Faribault Daily News
- Type: Daily newspaper
- Format: Broadsheet
- Owner: Adams Publishing Group
- Publisher: Kevin True
- Editor: Jeff Forward
- Founded: November 1948
- Headquarters: 514 Central Avenue Faribault, MN 55021
- City: Faribault
- Country: United States
- Circulation: 2,542 (as of 2024)
- ISSN: 0889-8898
- OCLC number: 9887364
- Website: www.southernminn.com/faribault_daily_news/

= Faribault Daily News =

Daily American newspaper

The Faribault Daily News is a local newspaper in Faribault, Minnesota, area. It is published six days a week since 1948 and is a wholly owned subsidiary of Adams Publishing Group.

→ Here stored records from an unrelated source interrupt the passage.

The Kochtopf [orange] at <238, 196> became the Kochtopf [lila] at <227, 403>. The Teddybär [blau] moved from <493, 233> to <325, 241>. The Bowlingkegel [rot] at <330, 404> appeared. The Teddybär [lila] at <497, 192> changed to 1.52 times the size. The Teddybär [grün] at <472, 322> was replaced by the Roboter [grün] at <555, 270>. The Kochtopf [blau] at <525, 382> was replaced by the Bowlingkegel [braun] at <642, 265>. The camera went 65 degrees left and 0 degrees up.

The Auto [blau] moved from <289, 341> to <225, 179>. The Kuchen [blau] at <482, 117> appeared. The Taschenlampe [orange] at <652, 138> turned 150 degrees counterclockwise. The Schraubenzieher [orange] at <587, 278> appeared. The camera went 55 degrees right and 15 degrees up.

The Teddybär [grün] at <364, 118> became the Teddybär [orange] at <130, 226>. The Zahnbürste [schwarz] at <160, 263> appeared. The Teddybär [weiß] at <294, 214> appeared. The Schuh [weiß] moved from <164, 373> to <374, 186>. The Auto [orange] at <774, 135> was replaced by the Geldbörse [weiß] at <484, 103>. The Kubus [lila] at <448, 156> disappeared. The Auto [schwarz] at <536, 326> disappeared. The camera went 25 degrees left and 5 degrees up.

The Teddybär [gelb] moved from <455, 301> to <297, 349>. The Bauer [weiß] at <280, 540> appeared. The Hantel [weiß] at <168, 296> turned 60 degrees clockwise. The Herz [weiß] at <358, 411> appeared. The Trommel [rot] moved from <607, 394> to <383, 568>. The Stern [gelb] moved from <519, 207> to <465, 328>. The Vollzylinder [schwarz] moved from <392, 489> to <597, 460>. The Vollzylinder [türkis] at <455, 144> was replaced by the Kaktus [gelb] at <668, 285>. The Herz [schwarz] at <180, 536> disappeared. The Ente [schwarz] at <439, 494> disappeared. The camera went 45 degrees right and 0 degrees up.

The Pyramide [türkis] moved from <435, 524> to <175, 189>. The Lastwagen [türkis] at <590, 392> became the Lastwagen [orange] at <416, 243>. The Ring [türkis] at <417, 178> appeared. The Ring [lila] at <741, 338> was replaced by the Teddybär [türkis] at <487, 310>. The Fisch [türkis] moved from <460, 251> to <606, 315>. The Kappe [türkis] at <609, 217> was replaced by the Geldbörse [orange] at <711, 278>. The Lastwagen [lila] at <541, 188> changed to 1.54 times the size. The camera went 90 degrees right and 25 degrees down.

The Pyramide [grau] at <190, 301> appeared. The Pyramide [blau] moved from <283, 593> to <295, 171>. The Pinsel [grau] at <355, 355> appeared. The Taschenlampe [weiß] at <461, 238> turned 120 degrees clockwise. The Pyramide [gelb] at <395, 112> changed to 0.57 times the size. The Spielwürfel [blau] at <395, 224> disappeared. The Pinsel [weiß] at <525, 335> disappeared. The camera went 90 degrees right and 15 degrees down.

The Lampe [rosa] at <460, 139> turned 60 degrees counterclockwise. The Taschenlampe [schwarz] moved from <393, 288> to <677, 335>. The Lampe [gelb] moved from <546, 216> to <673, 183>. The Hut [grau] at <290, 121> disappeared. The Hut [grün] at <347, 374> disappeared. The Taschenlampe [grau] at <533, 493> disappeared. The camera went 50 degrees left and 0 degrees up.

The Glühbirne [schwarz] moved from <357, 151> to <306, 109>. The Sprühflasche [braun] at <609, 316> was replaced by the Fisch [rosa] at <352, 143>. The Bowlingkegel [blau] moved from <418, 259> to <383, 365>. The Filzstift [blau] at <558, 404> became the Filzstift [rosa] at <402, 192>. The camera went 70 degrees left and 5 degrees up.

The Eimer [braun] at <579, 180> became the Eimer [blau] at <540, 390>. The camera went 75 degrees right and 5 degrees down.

Chad Hjellming is the Publisher and Regional General Manager of this daily. Its website has averaged over 250,000 hits per month in 2018.

== Coverage ==
Aside from its daily local content, which finds its strength in general news reporting and in-depth profile features, the Faribault Daily News contains many additional local publications such as a lifestyle magazine titled "Southern Minn Girlfriends." This is a magazine which is published every other month and claims on their homepage to "connect local women in a genuine way."

== Ownership ==
Faribault Daily News is owned by Adams Publishing Group, based out of Northern Minnesota.

== Awards ==
In 2013, the sports journalists of the Faribault Daily News won three awards in the Minnesota AP Sports Awards competition. The award was announced on July 14, 2014.